American novelist and former lawyer (born 1963)

William Scott Landay (born July 23, 1963) is an American novelist and former lawyer.

== Early life and education ==

Landay graduated from the Roxbury Latin School in Boston, Yale University and Boston College Law School.

== Career ==
Prior to becoming a writer, Landay served for seven years as an Assistant District Attorney in Middlesex County, Massachusetts.

===Novels===
Landay's first novel, Mission Flats, was awarded the John Creasey Dagger (now called the New Blood Dagger) as the best debut crime novel of 2003 by the British Crime Writers' Association. His second novel, The Strangler, was shortlisted for the Strand Magazine Critics Award as the best crime novel of 2007.

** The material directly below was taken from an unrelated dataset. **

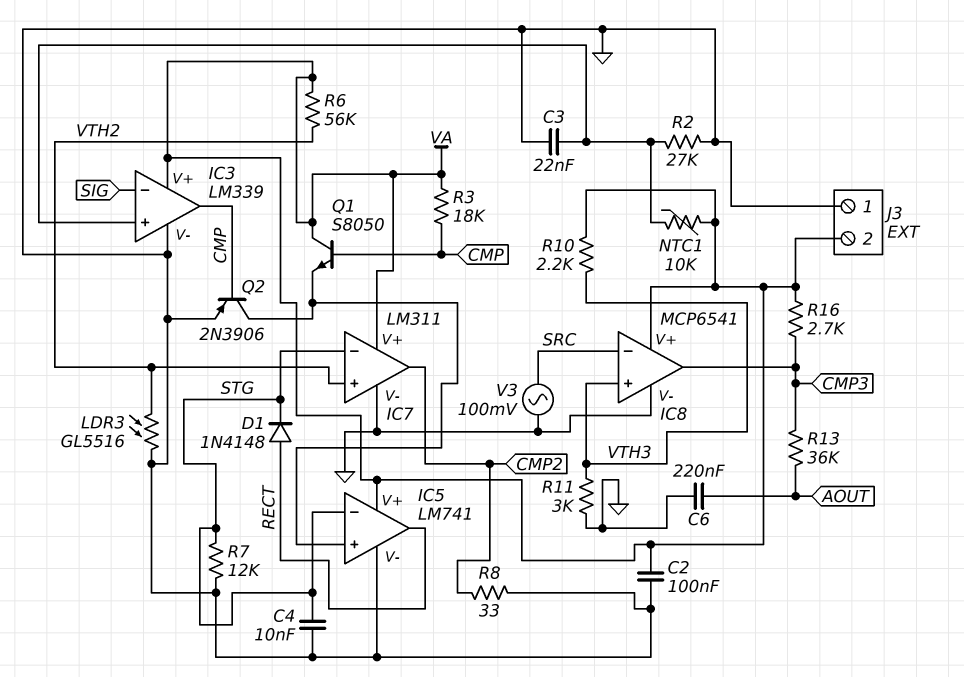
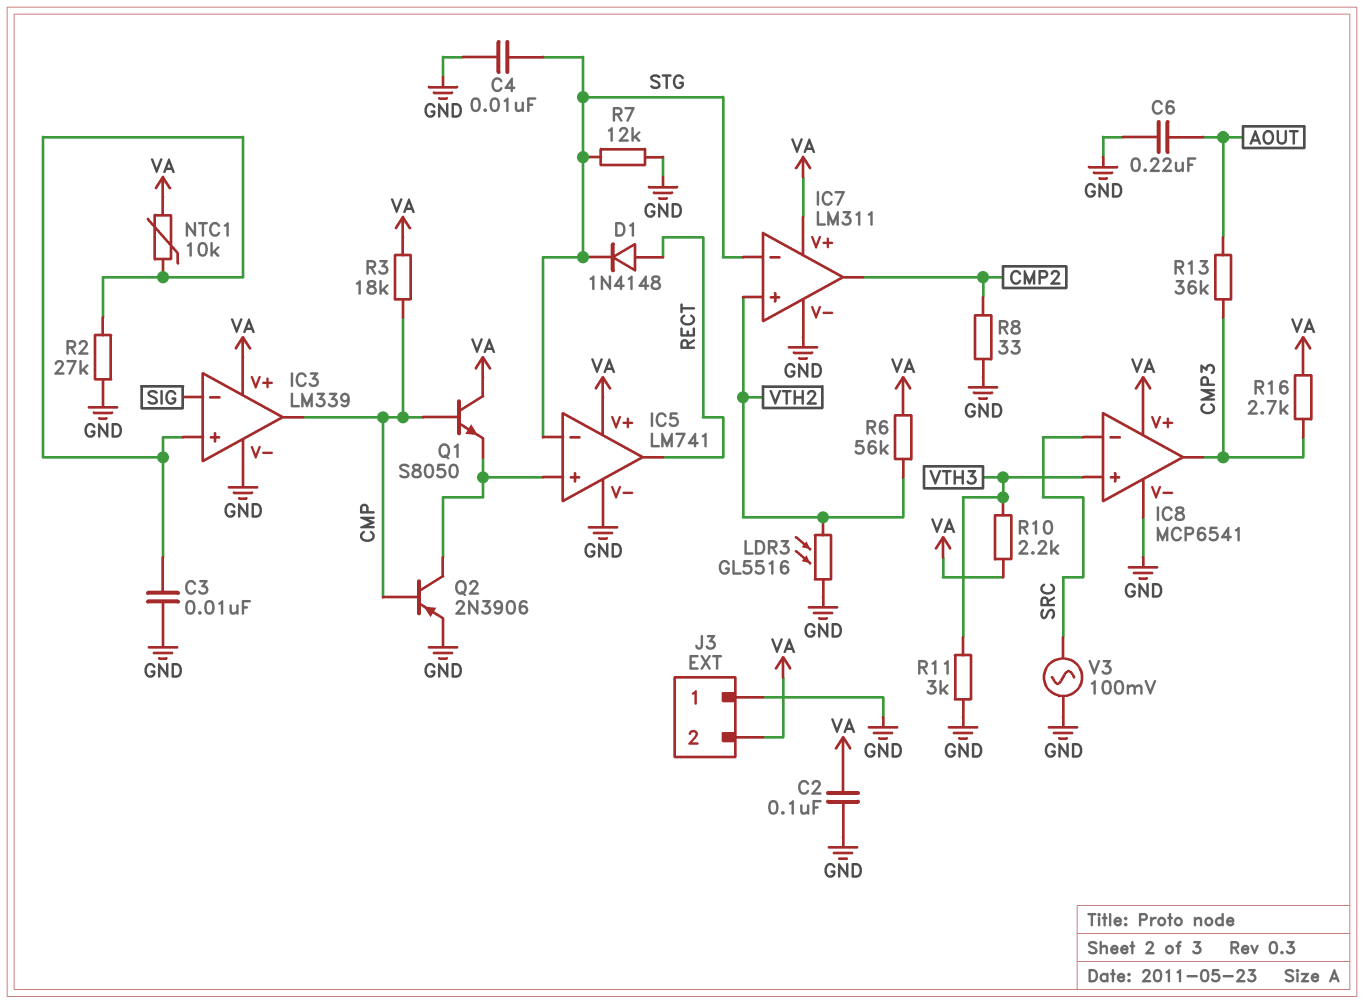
C3: 22nF (GND, IC3/in+) -> 10nF (GND, IC3/in+)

Landay's third novel, Defending Jacob, was released in January 2012. It was well received by critics and became an immediate New York Times best seller. It was awarded the Strand Magazine Critics Award for best mystery novel of 2012, and was nominated for several other awards, including the Barry Award and the Hammett Prize, both for best crime novel; the International Thriller Writers Award for best thriller; the Harper Lee Prize for Legal Fiction; and the Goodreads Choice Award for both best mystery/thriller and best author. The book was later adapted into an eight-episode miniseries on Apple TV.

His fourth novel, All That Is Mine I Carry With Me, was released on February 6, 2024.

==Personal life==
Landay, who is Jewish, lives with his wife and two sons in Boston.